“A little.” She gave him a wry look. “Better enough that I won’t put another knot in Nathan’s tail.”
<I was concerned,> Nathan said from the front room.
<And rightly so,> Simon replied. <But Meg looks embarrassed, like a squirrel who fell out of a tree and is trying to pretend she intended to do that.>
With a huff of annoyance, Nathan went back to the Wolf bed.
“I’m fine,” Meg said. “I don’t want my friends to get hurt, and it’s hard knowing that what I saw wasn’t enough to save Heather when I was able to save the ponies and Sam. And maybe she did live longer than she would have if she’d continued working at HGR.”
And maybe she died much sooner, Simon thought.
CHAPTER 44
Firesday, Maius 18
Not only had Jackson returned her drawing of the Wolf song; he and Grace framed it and hung it in her room. They brought her more paper and more pencils in different colors. They spent time telling her that this shade of green was grass and that shade was tree that shed its leaves when Autumn walked the land and that shade was pine. They described, as best they could, the shades of water, but they knew water as shallow and sun warmed versus the coolness of a deep pool, not the color of the water.
She listened, soaking up what they said and wondering what was outside her room. Jackson and Grace weren’t the only Wolves here. She knew that from the song. But she wasn’t brave enough to ask if she could leave her room.
She thought about her new keepers. They refused to call her cs821. Once each day, they asked if she had chosen a name. They didn’t punish her for not choosing. They fed her, cleaned her clothes, made sure she had what she needed to wash herself and use the toilet. And they seemed pleased that she liked to draw.
Jackson and Grace. But as she thought of them, she didn’t see Grace. She saw Jackson and . . .
Taking a clean sheet of paper, the girl began to draw.
* * *
Jackson walked into the scarred girl’s room with a plate of food for the midday meal.
She sat at the head of the bed, her arms wrapped around tucked-up legs, her chin resting on her knees.
“What’s wrong?” he asked, only realizing how sharp he sounded when she winced. He set the plate on the desk and approached the bed, sniffing lightly so that she wouldn’t know he was trying to catch the scent of blood.
No blood, but something was wrong.
“I wanted to draw a picture for you and Grace, but I drew that.” She pointed to the paper at the end of the bed.
Holding it carefully by one corner, he turned it around. Then he sucked in a breath.
“Have you ever seen these places? Seen . . . images?” he asked.
She shook her head.
She’d never seen him in Wolf form, but she’d drawn his head, muzzle raised to the sky, the Rocky Mountains in the background. That filled the top left section of the paper. The bottom-right section was filled with the head of another howling Wolf. Filling the center of the paper was a human dwelling like nothing he would find around his home territory, an Eagle’s view of an island, and the thundering water known as Talulah Falls.

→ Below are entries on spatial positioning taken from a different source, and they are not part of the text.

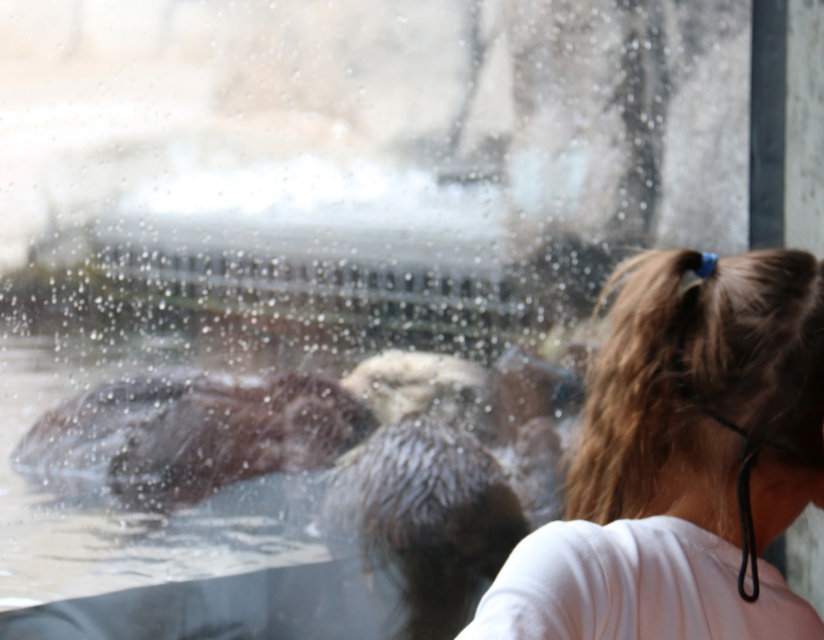
Can you confirm if blonde hair at upper right is positioned to the right of brown fuzzy otter at lower left?

Yes, blonde hair at upper right is to the right of brown fuzzy otter at lower left.

Between blonde hair at upper right and brown fuzzy otter at lower left, which one appears on the left side from the viewer's perspective?

brown fuzzy otter at lower left is more to the left.

Who is more forward, (723, 298) or (148, 502)?

Positioned in front is point (723, 298).

Find the location of `blonde hair at upper right`. blonde hair at upper right is located at coordinates (682, 460).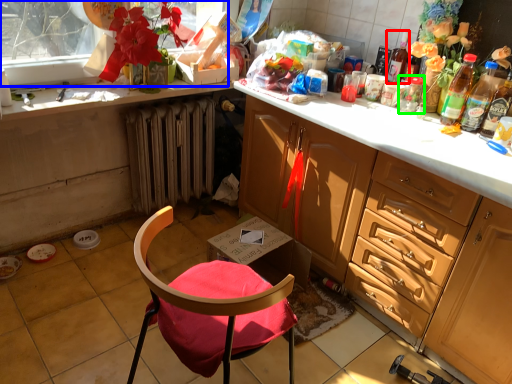
Question: Which object is the farthest from bottle (highlighted by a red box)? Choose among these: window screen (highlighted by a blue box) or glass jar (highlighted by a green box).

Choices:
 (A) window screen
 (B) glass jar

Answer: (A)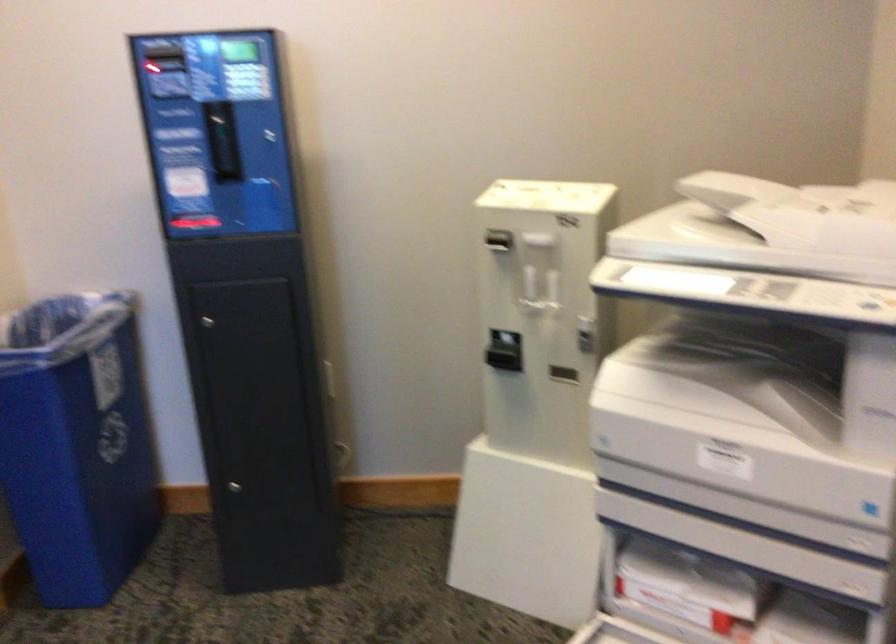
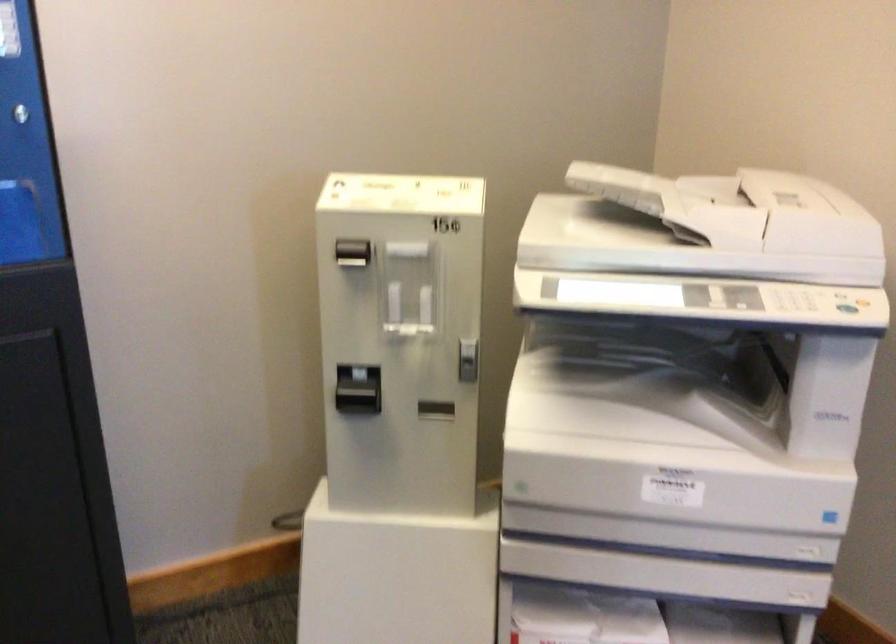
Which direction would the cameraman need to move to produce the second image?

The cameraman walked toward left, forward.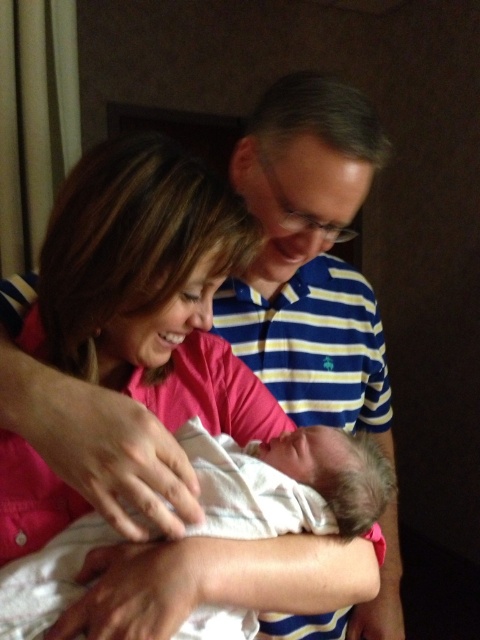
You are a photographer adjusting your camera settings to capture the scene. You notice the blue striped shirt at upper center and the white soft cloth at center. Which object should you focus on first if you want to ensure both are in sharp focus?

The blue striped shirt at upper center is further to the viewer than the white soft cloth at center, so you should focus on the blue striped shirt at upper center first to ensure both are in sharp focus.

You are a photographer trying to capture a closeup of the blue striped shirt at upper center and the white soft cloth at center. Since you can only focus on one object at a time, which one would you choose to ensure it fills the frame more naturally?

The blue striped shirt at upper center is bigger than the white soft cloth at center, so focusing on it would fill the frame more naturally.

You are an AI analyzing the image. The scene shows a woman in a bright pink shirt holding a baby, and a man in a blue and white striped shirt. Where is the blue striped shirt at upper center located in the image?

The blue striped shirt at upper center is located at the 2D coordinates point (310, 257).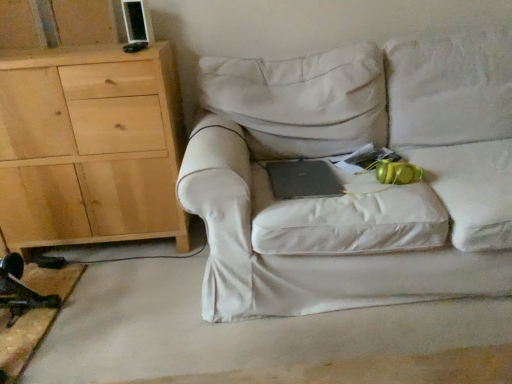
Question: Is black matte laptop at center positioned far away from natural wood cabinet at left?

Choices:
 (A) yes
 (B) no

Answer: (B)

Question: Does black matte laptop at center have a greater width compared to natural wood cabinet at left?

Choices:
 (A) yes
 (B) no

Answer: (B)

Question: Is black matte laptop at center taller than natural wood cabinet at left?

Choices:
 (A) yes
 (B) no

Answer: (B)

Question: Is black matte laptop at center located outside natural wood cabinet at left?

Choices:
 (A) no
 (B) yes

Answer: (B)

Question: Considering the relative sizes of black matte laptop at center and natural wood cabinet at left in the image provided, is black matte laptop at center thinner than natural wood cabinet at left?

Choices:
 (A) yes
 (B) no

Answer: (A)

Question: Is black matte laptop at center at the left side of natural wood cabinet at left?

Choices:
 (A) yes
 (B) no

Answer: (B)

Question: Considering the relative sizes of white fabric couch at center and natural wood cabinet at left in the image provided, is white fabric couch at center taller than natural wood cabinet at left?

Choices:
 (A) yes
 (B) no

Answer: (B)

Question: Is white fabric couch at center not near natural wood cabinet at left?

Choices:
 (A) no
 (B) yes

Answer: (A)

Question: Does white fabric couch at center have a greater width compared to natural wood cabinet at left?

Choices:
 (A) yes
 (B) no

Answer: (A)

Question: Is natural wood cabinet at left located within white fabric couch at center?

Choices:
 (A) no
 (B) yes

Answer: (A)

Question: From a real-world perspective, is white fabric couch at center on natural wood cabinet at left?

Choices:
 (A) yes
 (B) no

Answer: (B)

Question: From the image's perspective, is white fabric couch at center below natural wood cabinet at left?

Choices:
 (A) yes
 (B) no

Answer: (A)

Question: From the image's perspective, would you say white fabric couch at center is shown under black matte laptop at center?

Choices:
 (A) yes
 (B) no

Answer: (B)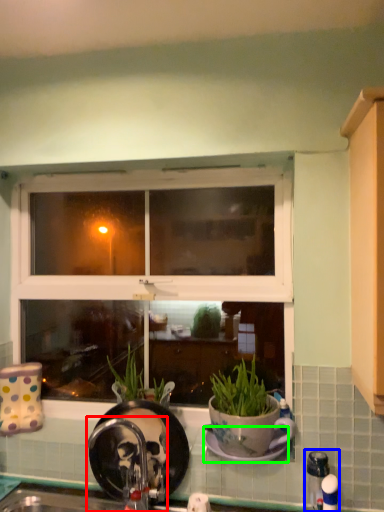
Question: Which object is the farthest from faucet (highlighted by a red box)? Choose among these: faucet (highlighted by a blue box) or plate (highlighted by a green box).

Choices:
 (A) faucet
 (B) plate

Answer: (A)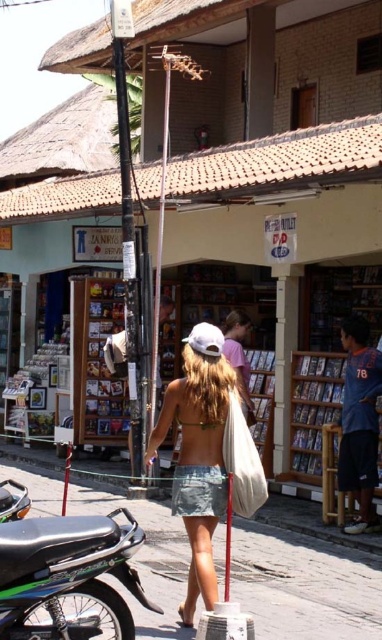
Question: Which of these objects is positioned farthest from the pink fabric shirt at center?

Choices:
 (A) smooth concrete pavement at center
 (B) green matte motorcycle at lower left
 (C) denim skirt at center
 (D) blue fabric shirt at center

Answer: (B)

Question: Which point is farther to the camera?

Choices:
 (A) (1, 512)
 (B) (349, 362)
 (C) (242, 314)
 (D) (98, 580)

Answer: (C)

Question: Does denim skirt at center lie in front of shiny black motorcycle at lower left?

Choices:
 (A) yes
 (B) no

Answer: (A)

Question: Does blue fabric shirt at center lie in front of shiny black motorcycle at lower left?

Choices:
 (A) yes
 (B) no

Answer: (B)

Question: Can you confirm if green matte motorcycle at lower left is smaller than shiny black motorcycle at lower left?

Choices:
 (A) no
 (B) yes

Answer: (A)

Question: Which object is the farthest from the green matte motorcycle at lower left?

Choices:
 (A) smooth concrete pavement at center
 (B) denim skirt at center
 (C) blue fabric shirt at center
 (D) pink fabric shirt at center

Answer: (C)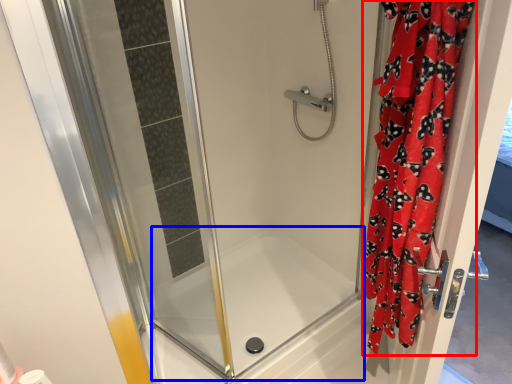
Question: Which object appears closest to the camera in this image, curtain (highlighted by a red box) or bath (highlighted by a blue box)?

Choices:
 (A) curtain
 (B) bath

Answer: (A)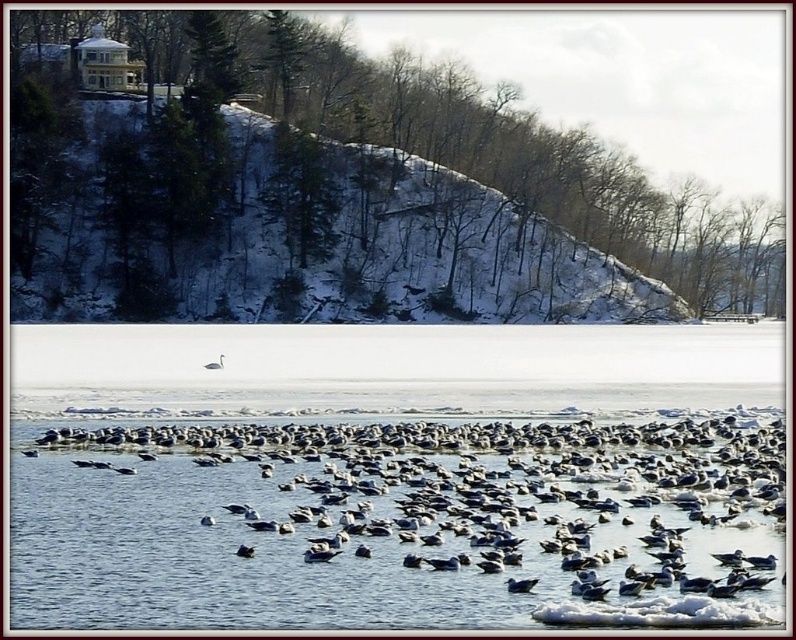
Who is more forward, (215, 364) or (201, 522)?

Point (201, 522) is more forward.

Is white matte swan at center above white matte duck at center?

Correct, white matte swan at center is located above white matte duck at center.

Where is `white matte swan at center`? The image size is (796, 640). white matte swan at center is located at coordinates (215, 364).

At what (x,y) coordinates should I click in order to perform the action: click on white matte swan at center. Please return your answer as a coordinate pair (x, y). The width and height of the screenshot is (796, 640). Looking at the image, I should click on pos(215,364).

Which of these two, white matte seagulls at center or white matte swan at center, stands shorter?

white matte swan at center is shorter.

Which is behind, point (679, 577) or point (219, 360)?

The point (219, 360) is behind.

Where is `white matte seagulls at center`? white matte seagulls at center is located at coordinates (422, 492).

Can you confirm if white matte seagulls at center is positioned below white matte bird at center?

No.

Which is more to the left, white matte seagulls at center or white matte bird at center?

white matte seagulls at center

This screenshot has width=796, height=640. Describe the element at coordinates (422, 492) in the screenshot. I see `white matte seagulls at center` at that location.

The image size is (796, 640). I want to click on white matte seagulls at center, so click(422, 492).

“That other Wolf isn’t Grace,” she said, sounding worried.
“No, it’s my friend Simon. He lives in Lakeside, a place on the eastern shore of Lake Etu.” He studied the girl. Her shaggy hair was a golden brown, and her eyes were green with flecks of gold. If she were a shifter, he’d think she belonged to the Panthergard with her coloring. “You drew this for me?”
She nodded. “It means something.” She looked at the desk, at the drawer where she kept the razor. Then she looked away.